Le calme est revenu ce matin après les échauffourées qui ont opposé pendant 4 h une centaine de jeunes à la police
Selon la préfecture de Seine-Saint-Denis, 7 policiers ont été légèrement blessés. 3 jeunes ont été arrêtés. 4 véhicules, de "nombreuses" poubelles ont été brûlées, un bâtiment municipal a été en partie incendié. Des incidents avaient éclaté après l'interpellation d'un jeune qui serait l'auteur présumé de l'agression d'un chauffeur de bus.
Le maire, Xavier Lemoine (UMP), avait été témoin de cette agression. Le récit du maire de Montfermeil, qui s'était interposé, a permis l'identification de l'agresseur présumé, selon l'entourage de Xavier Lemoine (UMP). "L'interpellation a mal tourné lundi après-midi, les esprits se sont échauffés", a commenté la même source pour expliquer les incidents qui ont ensuite visé le premier magistrat de Montfermeil.
Les affrontements ont démarré à 22h30 devant le domicile du maire, à une cinquantaine de mètres de la cité des Bosquets.
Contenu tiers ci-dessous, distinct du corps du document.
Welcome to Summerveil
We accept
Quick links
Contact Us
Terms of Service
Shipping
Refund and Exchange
Des jeunes ont commencé à secouer la grille d'entrée et à jeter des pierres sur la maison où se trouvait l'épouse de Xavier Lemoine et ses enfants, selon la même source. Le maire se trouvait alors à l'hôtel de ville. "Les violences de ce soir ont montré que la vie de ma famille, ma femme et mes sept enfants, est menacée", a déclaré ce dernier.
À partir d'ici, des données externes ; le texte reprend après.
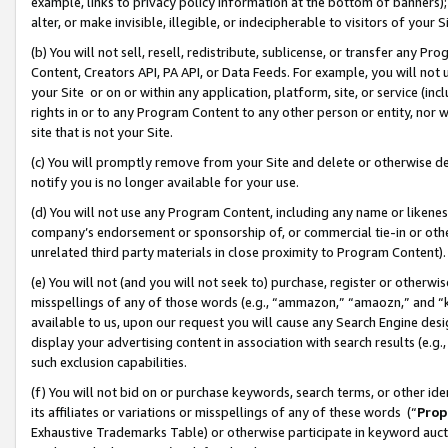
example, links to privacy policy information at the bottom of banners);
alter, or make invisible, illegible, or indecipherable to visitors of your 
(b) You will not sell, resell, redistribute, sublicense, or transfer any 
Content, Creators API, PA API, or Data Feeds. For example, you will not 
your Site or on or within any application, platform, site, or service (in
rights in or to any Program Content to any other person or entity, nor wi
site that is not your Site.
(c) You will promptly remove from your Site and delete or otherwise d
notify you is no longer available for your use.
(d) You will not use any Program Content, including any name or likene
company’s endorsement or sponsorship of, or commercial tie-in or other 
unrelated third party materials in close proximity to Program Content)
(e) You will not (and you will not seek to) purchase, register or otherw
misspellings of any of those words (e.g., “ammazon,” “amaozn,” and “kin
available to us, upon our request you will cause any Search Engine de
display your advertising content in association with search results (e.
such exclusion capabilities.
(f) You will not bid on or purchase keywords, search terms, or other id
its affiliates or variations or misspellings of any of these words (“
Prop
Exhaustive Trademarks Table) or otherwise participate in keyword aucti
Xavier Lemoine avait promulgué le 7 avril dernier un arrêté anti-bandes accueilli comme une provocation par les jeunes de la ville, suspendu depuis par la justice administrative. Cet arrêté interdisait aux mineurs de 15 à 18 ans de circuler à plus de trois dans le centre de Montfermeil. Dénoncé par la gauche, il avait été suspendu le 5 mai par la justice administrative.
Fin avril, deux filles de Serge Lemoine avaient été prises à parti et molestées par un groupe de jeunes en rentrant du lycée. Le maire avait alors fait état de menaces répétées à l'encontre de sa famille. Suite à ces menaces reçues, ce dernier avait bénéficié un temps d'une protection policière.
Vers 5 h, plusieurs rues de la cité des Bosquets étaient jonchées de bris de verre et quelques tas de débris fumaient encore. Par ailleurs, les vitres de l'entrée de la mairie ont été brisées et deux coktails-molotov lancés contre des fenêtres du bâtiment. Des incidents ont aussi été signalés dans un quartier limitrophe de Clichey-sous-Bois, berceau des violences urbaines de novembre dernier. La reconstitution du drame qui avait alors entraîné la mort de deux jeunes dans un centre de transformation électrique doit avoir lieu cette semaine.